A better question is:
Special for which system and which rule?
For example:
- A password field may call
!,@,#, and$special characters. - A regular expression treats characters such as
.,*,+,?, and brackets as metacharacters with special functions. - HTML source gives
<,>, and&structural meaning, so they may need character references in some contexts. - A filename rule may prohibit characters that are valid in ordinary prose.
- A database may allow a character but require escaping in a query language.
Therefore, “special” describes how a system interprets a character, not a permanent Unicode category assigned to it.
Examples of Special Characters
| Group | Examples | Typical purpose |
|---|---|---|
| Punctuation | ! ? , . : ; ' " | Sentence structure and quotation |
| Brackets | ( ) [ ] { } < > | Grouping, markup, math, programming |
| Currency signs | $ € £ ¥ ₹ ₩ | Monetary values |
| Math operators | + − × ÷ = ≠ ≤ ≥ | Equations and comparisons |
| Technical and legal signs | © ® ™ § ¶ | Notices, references, document structure |
| Arrows | ← ↑ → ↓ ↔ | Direction, navigation, mappings |
| Accented letters | á é ñ ü ç | Normal letters in many languages |
| Emoji and pictographs | ✓ ★ ♥ ☀ | Marks, decoration, status, expression |
| Whitespace and invisible controls | space, non-breaking space, zero-width characters | Separation, joining, or text behavior |
You can explore copyable examples in the special text symbols collection. Remember that being visually unusual does not make two characters interchangeable: a hyphen, minus sign, en dash, and em dash have different identities and uses.
How Unicode Classifies Characters
Unicode does not use one catch-all category named “special character.” Instead, it assigns every encoded character properties, including a general category. The broad category families include:
- Letters, such as Latin, Greek, Cyrillic, Arabic, and many other scripts.
- Marks, including combining accents.
- Numbers, including decimal digits and other numeric characters.
- Punctuation, including dashes, brackets, quotes, and sentence marks.
- Symbols, including math, currency, modifier, and other symbols.
- Separators, including spaces and line/paragraph separators.
- Other, including control, formatting, private-use, surrogate, and unassigned values.
This explains why a character can be “special” to a website form while Unicode classifies it more precisely as punctuation, a currency symbol, a mathematical symbol, or even a letter.
Are Accented Letters Special Characters?
In natural-language writing, characters such as á, ñ, ü, and ç are letters, not optional decoration. A poorly designed form may label every non-ASCII character “special,” but that is a technical limitation of the form rather than a linguistic fact.
Modern Unicode-aware systems should generally accept the characters required for a user’s real name and language, subject to legitimate security and data-format requirements. Replacing them with unaccented approximations can alter spelling or meaning.

Exercise: Copy the stretch of the passage on special characters from "- Marks, including" through "and unassigned values.", changing "combining accents" to "diacritical marks". The material after this point stands apart from the passage on special characters.

Supplied records:

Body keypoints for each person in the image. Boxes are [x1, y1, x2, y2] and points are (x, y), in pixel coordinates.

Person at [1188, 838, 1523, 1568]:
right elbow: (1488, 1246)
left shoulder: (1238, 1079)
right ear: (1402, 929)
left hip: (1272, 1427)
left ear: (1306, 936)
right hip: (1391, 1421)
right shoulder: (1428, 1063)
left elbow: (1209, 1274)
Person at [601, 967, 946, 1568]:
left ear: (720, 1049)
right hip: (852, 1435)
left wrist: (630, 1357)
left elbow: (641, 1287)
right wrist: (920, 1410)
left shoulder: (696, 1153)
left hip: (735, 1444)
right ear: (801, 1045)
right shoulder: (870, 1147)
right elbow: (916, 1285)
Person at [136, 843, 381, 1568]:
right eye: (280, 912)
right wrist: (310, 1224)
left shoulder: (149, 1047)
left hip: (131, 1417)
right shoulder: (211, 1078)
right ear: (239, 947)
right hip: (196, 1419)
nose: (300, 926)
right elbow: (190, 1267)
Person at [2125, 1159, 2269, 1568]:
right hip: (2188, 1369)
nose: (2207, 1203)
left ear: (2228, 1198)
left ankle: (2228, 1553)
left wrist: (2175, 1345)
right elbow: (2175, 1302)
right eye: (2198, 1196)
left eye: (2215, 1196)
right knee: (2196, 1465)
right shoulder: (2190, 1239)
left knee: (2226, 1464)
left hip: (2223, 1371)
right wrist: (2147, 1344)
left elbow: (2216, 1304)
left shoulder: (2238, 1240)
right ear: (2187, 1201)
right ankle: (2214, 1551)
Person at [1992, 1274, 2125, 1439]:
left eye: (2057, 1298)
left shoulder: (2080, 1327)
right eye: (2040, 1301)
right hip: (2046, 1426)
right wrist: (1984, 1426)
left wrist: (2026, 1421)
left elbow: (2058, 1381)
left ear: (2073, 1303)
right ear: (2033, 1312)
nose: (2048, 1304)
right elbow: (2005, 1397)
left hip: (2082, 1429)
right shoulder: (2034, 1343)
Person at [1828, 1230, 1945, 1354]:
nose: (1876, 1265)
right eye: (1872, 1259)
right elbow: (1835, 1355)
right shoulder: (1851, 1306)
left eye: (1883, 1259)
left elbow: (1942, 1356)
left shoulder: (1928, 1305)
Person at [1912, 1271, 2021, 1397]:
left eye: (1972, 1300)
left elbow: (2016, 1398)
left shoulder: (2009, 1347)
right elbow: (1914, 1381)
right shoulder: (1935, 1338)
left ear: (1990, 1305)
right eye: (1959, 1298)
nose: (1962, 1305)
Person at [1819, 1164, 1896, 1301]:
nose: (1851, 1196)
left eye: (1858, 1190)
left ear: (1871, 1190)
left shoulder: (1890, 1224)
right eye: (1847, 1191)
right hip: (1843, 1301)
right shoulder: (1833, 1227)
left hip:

Exercise solution:
- Marks, including diacritical marks.
- Numbers, including decimal digits and other numeric characters.
- Punctuation, including dashes, brackets, quotes, and sentence marks.
- Symbols, including math, currency, modifier, and other symbols.
- Separators, including spaces and line/paragraph separators.
- Other, including control, formatting, private-use, surrogate, and unassigned values.